The larva will keep up this activity for six to eight weeks. If a pod appears lifeless and rattles when shaken, it’s probably dead. If it lives, it will go dormant in winter before creating an escape hatch in the spring and flying off to begin life as a moth.

CHEAP THRILLS

It’s hard to know who exactly first decided to begin hawking the “beans” for amusement purposes, though some credit an enterprising man named Joaquin Hernandez with popularizing them in novelty shops in the 1940s. Later, in the 1960s, Joy Clement of Chaparral Novelties noticed the beans after her husband, a candy wholesaler, brought them home from a business trip. Though she was initially confounded by their appeal, Clement agreed to distribute the pods and watched them grow into a significant success: Between 1962 and 1994, Chaparral shipped 3 to 5 million of them each year, and saw the bean transition from sidewalk dealers to major chains like KB Toys.

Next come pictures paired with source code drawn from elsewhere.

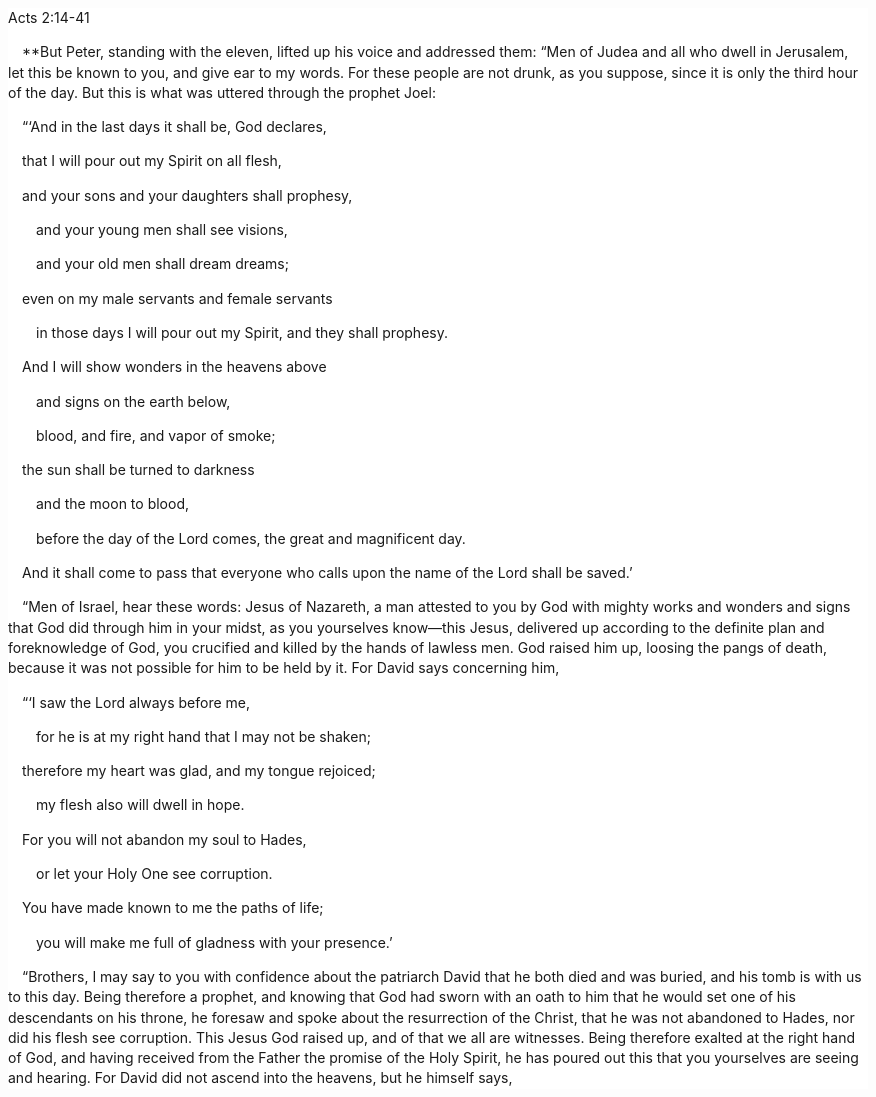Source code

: Acts 2:14-41
  
&emsp;**But Peter, standing with the eleven, lifted up his voice and addressed them: “Men of Judea and all who dwell in Jerusalem, let this be known to you, and give ear to my words. For these people are not drunk, as you suppose, since it is only the third hour of the day. But this is what was uttered through the prophet Joel:
  
&emsp;“‘And in the last days it shall be, God declares,
  
&emsp;that I will pour out my Spirit on all flesh,
  
&emsp;and your sons and your daughters shall prophesy,
  
&emsp;&emsp;and your young men shall see visions,
  
&emsp;&emsp;and your old men shall dream dreams;
  
&emsp;even on my male servants and female servants
  
&emsp;&emsp;in those days I will pour out my Spirit, and they shall prophesy.
  
&emsp;And I will show wonders in the heavens above
  
&emsp;&emsp;and signs on the earth below,
  
&emsp;&emsp;blood, and fire, and vapor of smoke;
  
&emsp;the sun shall be turned to darkness
  
&emsp;&emsp;and the moon to blood,
  
&emsp;&emsp;before the day of the Lord comes, the great and magnificent day.
  
&emsp;And it shall come to pass that everyone who calls upon the name of the Lord shall be saved.’
  
&emsp;“Men of Israel, hear these words: Jesus of Nazareth, a man attested to you by God with mighty works and wonders and signs that God did through him in your midst, as you yourselves know—this Jesus, delivered up according to the definite plan and foreknowledge of God, you crucified and killed by the hands of lawless men. God raised him up, loosing the pangs of death, because it was not possible for him to be held by it. For David says concerning him,
  
&emsp;“‘I saw the Lord always before me,
  
&emsp;&emsp;for he is at my right hand that I may not be shaken;
  
&emsp;therefore my heart was glad, and my tongue rejoiced;
  
&emsp;&emsp;my flesh also will dwell in hope.
  
&emsp;For you will not abandon my soul to Hades,
  
&emsp;&emsp;or let your Holy One see corruption.
  
&emsp;You have made known to me the paths of life;
  
&emsp;&emsp;you will make me full of gladness with your presence.’
  
&emsp;“Brothers, I may say to you with confidence about the patriarch David that he both died and was buried, and his tomb is with us to this day. Being therefore a prophet, and knowing that God had sworn with an oath to him that he would set one of his descendants on his throne, he foresaw and spoke about the resurrection of the Christ, that he was not abandoned to Hades, nor did his flesh see corruption. This Jesus God raised up, and of that we all are witnesses. Being therefore exalted at the right hand of God, and having received from the Father the promise of the Holy Spirit, he has poured out this that you yourselves are seeing and hearing. For David did not ascend into the heavens, but he himself says,
  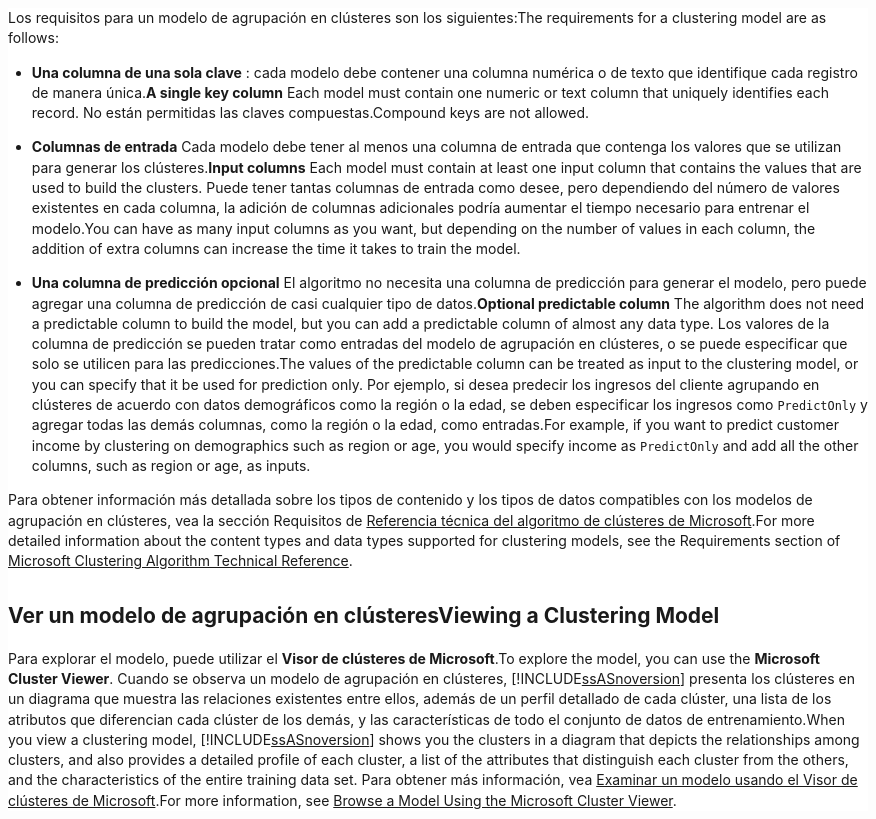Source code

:  <span data-ttu-id="209f3-130">Los requisitos para un modelo de agrupación en clústeres son los siguientes:</span><span class="sxs-lookup"><span data-stu-id="209f3-130">The requirements for a clustering model are as follows:</span></span>

-   <span data-ttu-id="209f3-131">**Una columna de una sola clave** : cada modelo debe contener una columna numérica o de texto que identifique cada registro de manera única.</span><span class="sxs-lookup"><span data-stu-id="209f3-131">**A single key column** Each model must contain one numeric or text column that uniquely identifies each record.</span></span> <span data-ttu-id="209f3-132">No están permitidas las claves compuestas.</span><span class="sxs-lookup"><span data-stu-id="209f3-132">Compound keys are not allowed.</span></span>

-   <span data-ttu-id="209f3-133">**Columnas de entrada** Cada modelo debe tener al menos una columna de entrada que contenga los valores que se utilizan para generar los clústeres.</span><span class="sxs-lookup"><span data-stu-id="209f3-133">**Input columns** Each model must contain at least one input column that contains the values that are used to build the clusters.</span></span> <span data-ttu-id="209f3-134">Puede tener tantas columnas de entrada como desee, pero dependiendo del número de valores existentes en cada columna, la adición de columnas adicionales podría aumentar el tiempo necesario para entrenar el modelo.</span><span class="sxs-lookup"><span data-stu-id="209f3-134">You can have as many input columns as you want, but depending on the number of values in each column, the addition of extra columns can increase the time it takes to train the model.</span></span>

-   <span data-ttu-id="209f3-135">**Una columna de predicción opcional** El algoritmo no necesita una columna de predicción para generar el modelo, pero puede agregar una columna de predicción de casi cualquier tipo de datos.</span><span class="sxs-lookup"><span data-stu-id="209f3-135">**Optional predictable column** The algorithm does not need a predictable column to build the model, but you can add a predictable column of almost any data type.</span></span> <span data-ttu-id="209f3-136">Los valores de la columna de predicción se pueden tratar como entradas del modelo de agrupación en clústeres, o se puede especificar que solo se utilicen para las predicciones.</span><span class="sxs-lookup"><span data-stu-id="209f3-136">The values of the predictable column can be treated as input to the clustering model, or you can specify that it be used for prediction only.</span></span> <span data-ttu-id="209f3-137">Por ejemplo, si desea predecir los ingresos del cliente agrupando en clústeres de acuerdo con datos demográficos como la región o la edad, se deben especificar los ingresos como `PredictOnly` y agregar todas las demás columnas, como la región o la edad, como entradas.</span><span class="sxs-lookup"><span data-stu-id="209f3-137">For example, if you want to predict customer income by clustering on demographics such as region or age, you would specify income as `PredictOnly` and add all the other columns, such as region or age, as inputs.</span></span>

 <span data-ttu-id="209f3-138">Para obtener información más detallada sobre los tipos de contenido y los tipos de datos compatibles con los modelos de agrupación en clústeres, vea la sección Requisitos de [Referencia técnica del algoritmo de clústeres de Microsoft](microsoft-clustering-algorithm-technical-reference.md).</span><span class="sxs-lookup"><span data-stu-id="209f3-138">For more detailed information about the content types and data types supported for clustering models, see the Requirements section of [Microsoft Clustering Algorithm Technical Reference](microsoft-clustering-algorithm-technical-reference.md).</span></span>

## <a name="viewing-a-clustering-model"></a><span data-ttu-id="209f3-139">Ver un modelo de agrupación en clústeres</span><span class="sxs-lookup"><span data-stu-id="209f3-139">Viewing a Clustering Model</span></span>
 <span data-ttu-id="209f3-140">Para explorar el modelo, puede utilizar el **Visor de clústeres de Microsoft**.</span><span class="sxs-lookup"><span data-stu-id="209f3-140">To explore the model, you can use the **Microsoft Cluster Viewer**.</span></span> <span data-ttu-id="209f3-141">Cuando se observa un modelo de agrupación en clústeres, [!INCLUDE[ssASnoversion](../../includes/ssasnoversion-md.md)] presenta los clústeres en un diagrama que muestra las relaciones existentes entre ellos, además de un perfil detallado de cada clúster, una lista de los atributos que diferencian cada clúster de los demás, y las características de todo el conjunto de datos de entrenamiento.</span><span class="sxs-lookup"><span data-stu-id="209f3-141">When you view a clustering model, [!INCLUDE[ssASnoversion](../../includes/ssasnoversion-md.md)] shows you the clusters in a diagram that depicts the relationships among clusters, and also provides a detailed profile of each cluster, a list of the attributes that distinguish each cluster from the others, and the characteristics of the entire training data set.</span></span> <span data-ttu-id="209f3-142">Para obtener más información, vea [Examinar un modelo usando el Visor de clústeres de Microsoft](browse-a-model-using-the-microsoft-cluster-viewer.md).</span><span class="sxs-lookup"><span data-stu-id="209f3-142">For more information, see [Browse a Model Using the Microsoft Cluster Viewer](browse-a-model-using-the-microsoft-cluster-viewer.md).</span></span>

“There's not much you can buy at a retail store that can give you this kind of satisfaction for under a buck," one bean dealer told the Los Angeles Times in 1994. "It's one of the last of the low-end entertainments available in the world.”

Interest in the beans seems to come in waves, though that can sometimes depend on the weather in Mexico. The jumping bean's unusual insect-crop hybrid stature means that farmers in Álamos, Sonora—where the pod is harvested and remains the area's major export—rely heavily on ideal conditions. Lowered rainfall can result in lower yields. Álamos typically handles more than 20,000 liters of the pods annually. In 2005, thanks to unfavorable weather, it was just a few hundred.

BEAN PANIC

There have been other issues with marketing hermetic caterpillars for novelty purposes. A UPS driver once grew nervous that he was transporting a rattlesnake thanks to a shipment of particularly active pods. Bomb squads have been called in on at least two occasions because the noise prompted airport workers to believe a ticking explosive device was in their midst. And then there was the Humane Society, which remained dubious the beans were an ethical plaything. (Since the caterpillars repair breaches to the pod, the reasoning is that it seems like they want to be in there, though no one can say whether the insects enjoy being handled or stuffed into pockets.)

You can still find the beans today, including via online retailers. They’re harmless and buying them as "toys" is probably not harmful to the caterpillar inside, though the standard disclaimer warning owners not to eat the beans remains. The police sergeant in Santa Barbara found that out the hard way: After taking his nightly prescription pill, he felt an odd sensation and went to the hospital. After physicians pumped his stomach, they noted that he had accidentally consumed a jumping bean. In his digestive tract, it was leaping to get out.